With its vision of “Sustainable Recovery”, TMG is prioritizing decarbonization and realizing sustainable lifestyles for people. Rather than simply returning society to the way it was before the pandemic, it aims to upgrade existing policies and create a resilient and sustainable society that can generate new value, while responding flexibly to changing circumstances.

In today’s world, sustainability is inextricably linked to urban development and positive progress. As Governor Koike noted at the Davos Agenda hosted by the World Economic Forum in 2021, “TIME TO ACT” is Tokyo’s slogan to accelerate climate actions. “We wish everyone to accelerate effective action against climate change,” revealed Koike.

Along this initiative, TMG’s ambition is to realize a hydrogen-based society. Hydrogen fuel, created by fusing hydrogen and oxygen atoms, is one of the world’s cleanest energy sources: the only emission is water. It has been tipped as a replacement for fossil fuels in the national power grid. Adoption of hydrogen fuel will help to significantly reduce greenhouse gas (GHG) emissions.

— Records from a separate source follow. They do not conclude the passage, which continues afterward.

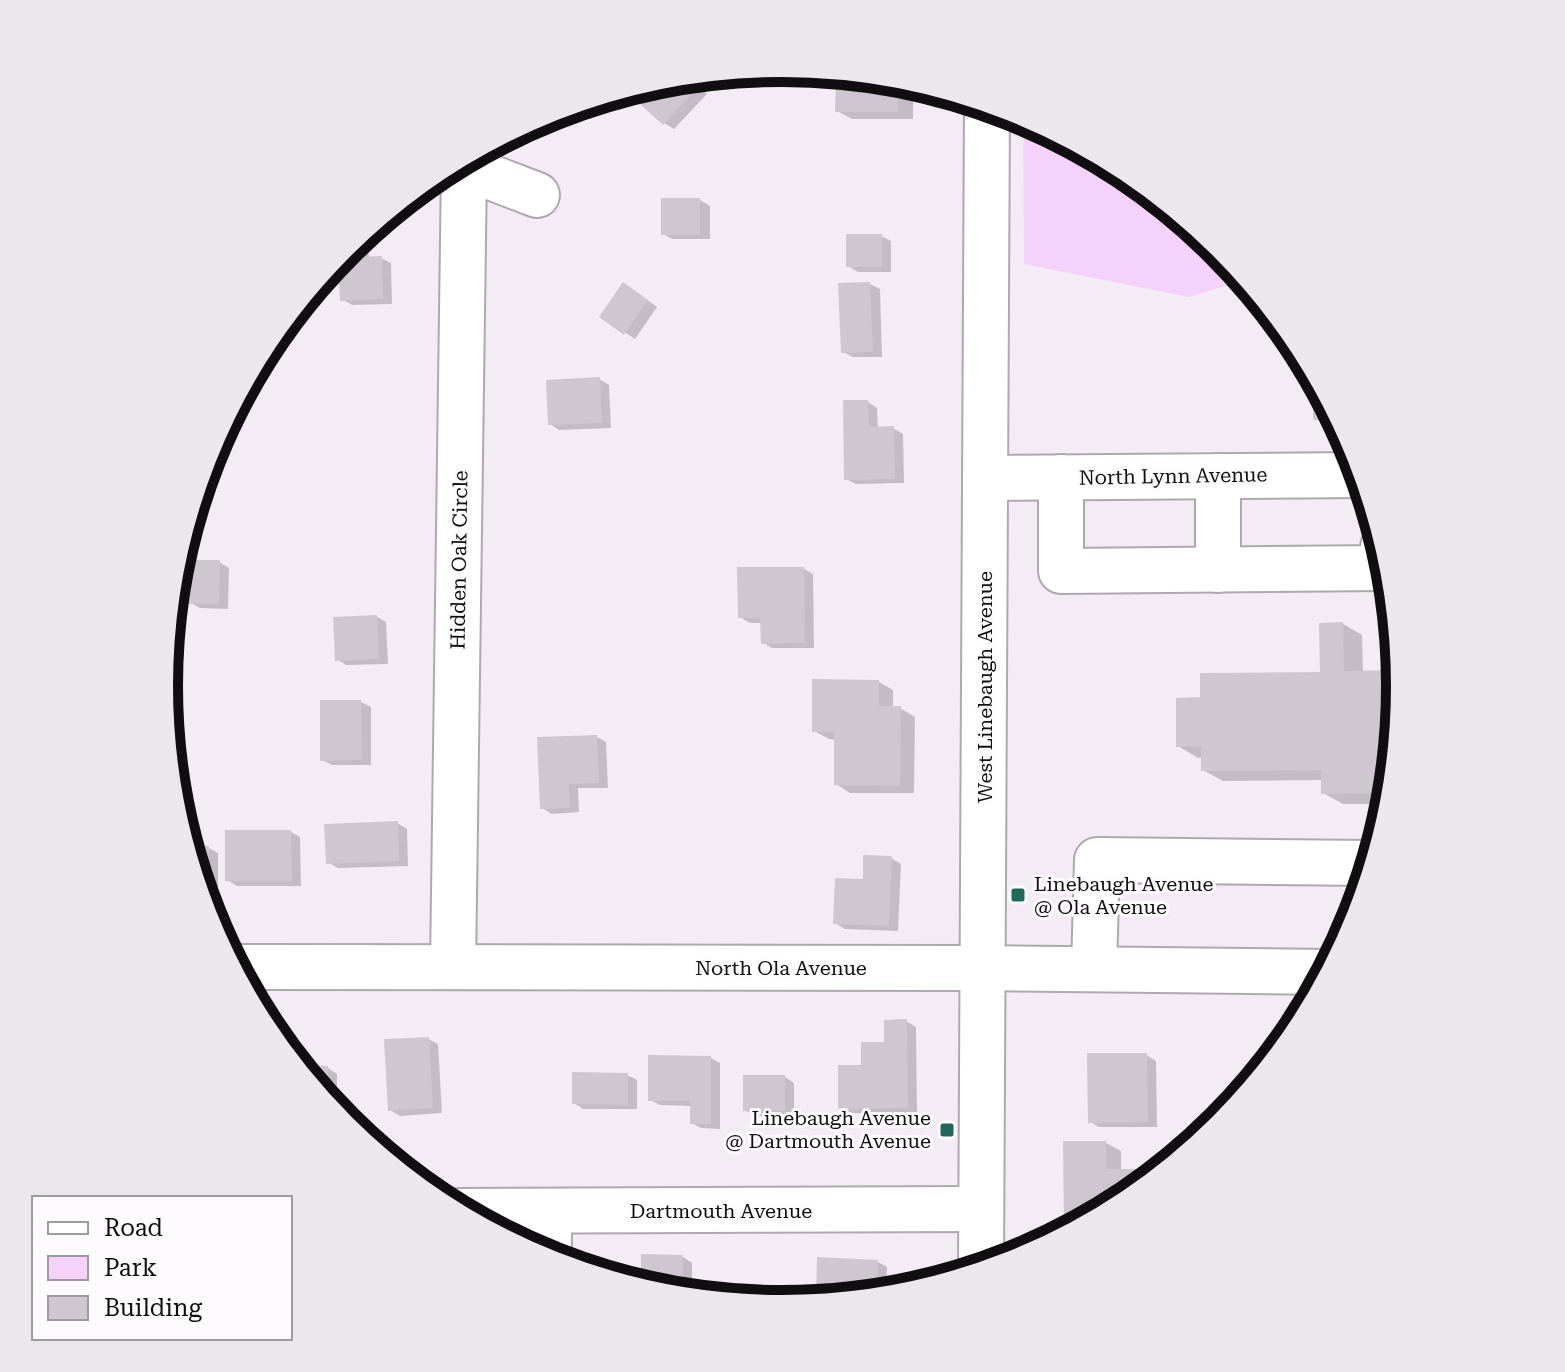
<svg xmlns="http://www.w3.org/2000/svg" width="1565" height="1372" viewBox="0 0 1565 1372" font-family="'Roboto Serif',serif">
	<style>
		.green { fill: #f5d2fc }
		.shadow { fill: #0003 }
		.building { fill: #cec7d0 }
		.lines { fill: none; stroke-linecap: round; stroke-linejoin: round }
		.minor-casing { stroke: #afa8b0; stroke-width: 48 }
		.minor { stroke: #fff; stroke-width: 44 }
		.poi-dot { fill: #226759; stroke: #fefbff; stroke-width: 3 }
		.labels { text-anchor: middle; stroke-width: 6; stroke-linejoin: round; paint-order: stroke }
		.street-label { font-size: 20px; fill: #110e11; stroke: #fefbff }
		.poi-label { font-size: 20px; fill: #110e11; stroke: #fefbff; text-anchor: start }
		.rim { fill: none; stroke: #110e11; stroke-width: 10 }
	</style>
	<rect width="100%" height="100%" fill="#f4ecf5"/>
	<polygon class="green" points="1023,117 1126,172 1220,249 1245,280 1189,297 1024,264"/>
	<g class="shadow">
		<polygon points="838,73 913,83 913,119 852,119 837,111"/>
		<polygon points="689,77 707,94 674,129 664,123 628,90 662,80"/>
		<polygon points="700,200 710,206 710,239 672,239 663,234"/>
		<polygon points="881,236 891,241 891,272 858,272 848,266"/>
		<polygon points="360,237 368,243 369,258 381,258 391,263 392,304 352,305 342,299 341,284 330,284 321,279 346,249"/>
		<polygon points="870,284 880,289 882,357 853,357 843,352"/>
		<polygon points="633,290 657,307 635,339 602,317"/>
		<polygon points="1315,378 1340,424 1325,424 1315,418"/>
		<polygon points="599,379 609,385 611,428 559,430 550,424"/>
		<polygon points="868,402 877,408 878,429 893,428 903,434 904,483 856,484 846,479"/>
		<polygon points="219,562 229,568 228,609 200,608 191,603"/>
		<polygon points="804,569 813,574 814,648 772,648 763,643 762,623 750,623 740,617"/>
		<polygon points="377,617 386,622 388,664 346,665 337,659"/>
		<polygon points="1343,624 1362,635 1363,673 1399,672 1400,686 1389,804 1343,804 1323,793 1323,780 1223,781 1203,770 1203,757 1198,758 1178,746 1202,699 1322,674"/>
		<polygon points="879,682 893,690 893,708 900,708 915,717 914,793 850,793 836,784 836,740 829,739 814,731"/>
		<polygon points="361,702 371,707 371,765 332,765 322,760"/>
		<polygon points="597,737 606,742 608,788 578,788 579,812 552,814 542,808"/>
		<polygon points="397,823 407,829 408,866 338,868 328,862"/>
		<polygon points="291,832 300,837 301,886 237,886 227,880"/>
		<polygon points="189,847 209,848 218,853 218,895 203,895"/>
		<polygon points="891,858 901,864 898,931 845,929 835,923 865,881"/>
		<polygon points="259,1012 273,1020 273,1035 268,1029"/>
		<polygon points="906,1021 916,1027 917,1113 850,1113 840,1108 863,1067"/>
		<polygon points="428,1039 438,1044 442,1113 400,1116 390,1110"/>
		<polygon points="1146,1055 1156,1061 1157,1127 1099,1127 1090,1122"/>
		<polygon points="711,1058 720,1063 720,1129 701,1128 692,1123 692,1106 660,1105 650,1100"/>
		<polygon points="300,1068 328,1068 337,1074 337,1113"/>
		<polygon points="627,1075 637,1080 637,1109 583,1109 574,1103"/>
		<polygon points="785,1077 794,1083 794,1116 754,1116 745,1110"/>
		<polygon points="1106,1143 1121,1151 1121,1171 1150,1171 1157,1175 1125,1200 1072,1229 1066,1225"/>
		<polygon points="683,1257 692,1263 692,1295 661,1292"/>
		<polygon points="878,1262 887,1267 886,1294 818,1301"/>
	</g>
	<g class="building">
		<polygon points="836,73 899,79 898,112 835,112"/>
		<polygon points="688,77 698,87 663,125 626,91 662,80"/>
		<rect x="661" y="198" width="39" height="37"/>
		<rect x="846" y="234" width="36" height="33"/>
		<polygon points="359,238 360,257 382,256 383,299 340,301 339,279 320,280 346,249"/>
		<polygon points="623,282 648,300 624,335 599,317"/>
		<polygon points="870,282 873,352 841,353 838,283"/>
		<polygon points="1313,374 1337,420 1313,420"/>
		<polygon points="600,377 602,423 548,425 546,380"/>
		<polygon points="843,400 868,400 869,427 894,426 895,479 844,480"/>
		<polygon points="189,560 220,560 219,604 189,604"/>
		<polygon points="737,567 804,567 805,643 761,644 760,618 738,618"/>
		<polygon points="377,615 379,659 335,661 333,617"/>
		<polygon points="1343,622 1344,671 1399,670 1400,686 1395,744 1393,744 1390,793 1321,794 1321,770 1201,771 1201,746 1176,747 1176,698 1200,697 1200,673 1320,672 1319,623"/>
		<polygon points="812,679 879,680 879,706 901,706 900,786 834,785 834,732 812,732"/>
		<polygon points="320,700 361,700 362,760 320,761"/>
		<polygon points="597,735 599,783 569,784 570,808 540,809 537,737"/>
		<polygon points="398,821 399,861 326,864 324,824"/>
		<polygon points="225,830 291,830 292,881 225,881"/>
		<polygon points="188,845 209,846 209,891 202,891"/>
		<polygon points="863,855 892,856 889,926 833,924 835,878 863,879"/>
		<polygon points="907,1019 908,1108 838,1109 838,1065 861,1065 861,1042 884,1042 884,1020"/>
		<polygon points="429,1037 433,1108 388,1111 384,1039"/>
		<polygon points="1262,1044 1284,1045 1260,1073"/>
		<polygon points="1087,1053 1147,1053 1148,1122 1088,1123"/>
		<polygon points="648,1055 711,1056 711,1124 690,1124 690,1101 648,1101"/>
		<polygon points="299,1066 328,1066 328,1101"/>
		<polygon points="572,1072 628,1073 628,1105 572,1104"/>
		<rect x="743" y="1075" width="42" height="36"/>
		<polygon points="1063,1141 1106,1141 1107,1169 1150,1169 1150,1180 1125,1200 1076,1226 1064,1227"/>
		<polygon points="641,1254 683,1255 683,1294 661,1292 641,1286"/>
		<polygon points="817,1257 878,1260 877,1295 816,1301"/>
		<polygon points="772,1297 807,1297 807,1302 772,1303"/>
	</g>
	<g class="lines">
		<defs>
			<g id="minor">
				<polyline points="449,167 464,167 453,967"/>
				<polyline points="464,167 537,195"/>
				<polyline points="1218,476 1218,570"/>
				<polyline points="1061,477 1061,571 1383,568 1383,547"/>
				<polyline points="985,478 1361,475"/>
				<polyline points="235,967 983,968 1327,972"/>
				<polyline points="1094,969 1097,860 1372,863"/>
				<polyline points="460,1211 981,1209"/>
				<polyline points="549,1212 549,1258"/>
				<polyline points="981,1268 987,105"/>
			</g>
		</defs>
		<use href="#minor" class="minor-casing"/>
		<use href="#minor" class="minor"/>
	</g>
	<g class="poi-dot">
		<rect x="1010" y="887" width="16" height="16" rx="4"/>
		<rect x="939" y="1122" width="16" height="16" rx="4"/>
	</g>
	<g class="labels">
		<g class="street-label">
			<text transform="translate(1173 476) rotate(-1)" y="7">North Lynn Avenue</text>
			<text transform="translate(459 560) rotate(-89)" y="7">Hidden Oak Circle</text>
			<text transform="translate(985 687) rotate(-90)" y="7">West Linebaugh Avenue</text>
			<text x="781" y="975">North Ola Avenue</text>
			<text x="721" y="1218">Dartmouth Avenue</text>
		</g>
		<g class="poi-label">
			<text x="1034" y="891">Linebaugh Avenue<tspan x="1034" dy="23">@ Ola Avenue</tspan></text>
			<text x="931" y="1125" text-anchor="end">Linebaugh Avenue<tspan x="931" dy="23">@ Dartmouth Avenue</tspan></text>
		</g>
	</g>
	<path d="M0 0H1565V1372H0ZM178 686a604 604 0 1 1 1208 0a604 604 0 1 1-1208 0Z" fill="#ebe8ec" fill-rule="evenodd"/>
	<path class="rim" d="M178 686a604 604 0 1 1 1208 0a604 604 0 1 1-1208 0Z"/>
	<rect x="32" y="1196" width="260" height="144" fill="#fefbff" stroke="#9f9ca0" stroke-width="2"/>
	<rect x="48" y="1222" width="40" height="12" fill="#ffffff" stroke="#9f9ca0" stroke-width="2"/>
	<text x="104" y="1236" font-size="24" fill="#110e11">Road</text>
	<rect x="48" y="1256" width="40" height="24" fill="#f5d2fc" stroke="#9f9ca0" stroke-width="2"/>
	<text x="104" y="1276" font-size="24" fill="#110e11">Park</text>
	<rect x="48" y="1296" width="40" height="24" fill="#cec7d0" stroke="#9f9ca0" stroke-width="2"/>
	<text x="104" y="1316" font-size="24" fill="#110e11">Building</text>
</svg>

In realizing this ambition, Tokyo is leading the world in showcasing its hydrogen fuel cell buses; 85 have been in operation as of March 2021. Additionally, 21 hydrogen stations have been established as charging stations for these fuel cell vehicles (FCVs) across the city. TMG’s goal is to have more than 300 zero emission buses by 2030. TMG is also educating the public, especially the next generation, via a learning facility that allows hands-on learning of how hydrogen fuel works, and of Tokyo’s vision of being a hydrogen-based society.

Tokyo is pushing for an increased number of zero-emission buildings to combat the 70% of total CO2 emissions currently produced by buildings across the city.

Since 2010, TMG has been running the world’s first urban cap-and-trade program which covers office buildings in the commercial sector in addition to factories and other facilities in the industrial sector. This is a mandatory program to reduce the total amount of GHG emissions by large businesses in the city. Facilities under this program are required to achieve their reduction targets by procuring emission reductions from their own reduction measures and from the measures implemented by other facilities through emissions trading.

In fiscal 2019, emissions from large business sites in Tokyo were significantly reduced by 27% from the base-year emissions*.

*The base-year emissions are the average emissions for any three consecutive fiscal years from FY2002 to FY2007 selected by the facility. Emission factors for electricity, etc. are calculated based on the values of the second compliance period.

Tokyo’s sustainable recovery is not only about the environment. Tokyo will tackle all areas of society, including education, workforce development, community development, urban development, arts, culture and sports, and the promotion of regional revitalization.

A Safer Future Awaits

Tokyo Governor Koike Yuriko said, “We will realize “sustainable recovery” in all policy areas, including the development of the many legacies we have refined in preparation for the Tokyo 2020 Games, and create a strong, sustainable city that can be chosen by the world.”

This summer, TMG will host Re StaRT, an international conference discussing “Sustainable Recovery” and is calling for international cooperation. Tokyo will work with other cities around the world with the aim of global development and to share technology and innovations. The road to recovery will be long, but at its end awaits a better, safer, and more sustainable future for the world.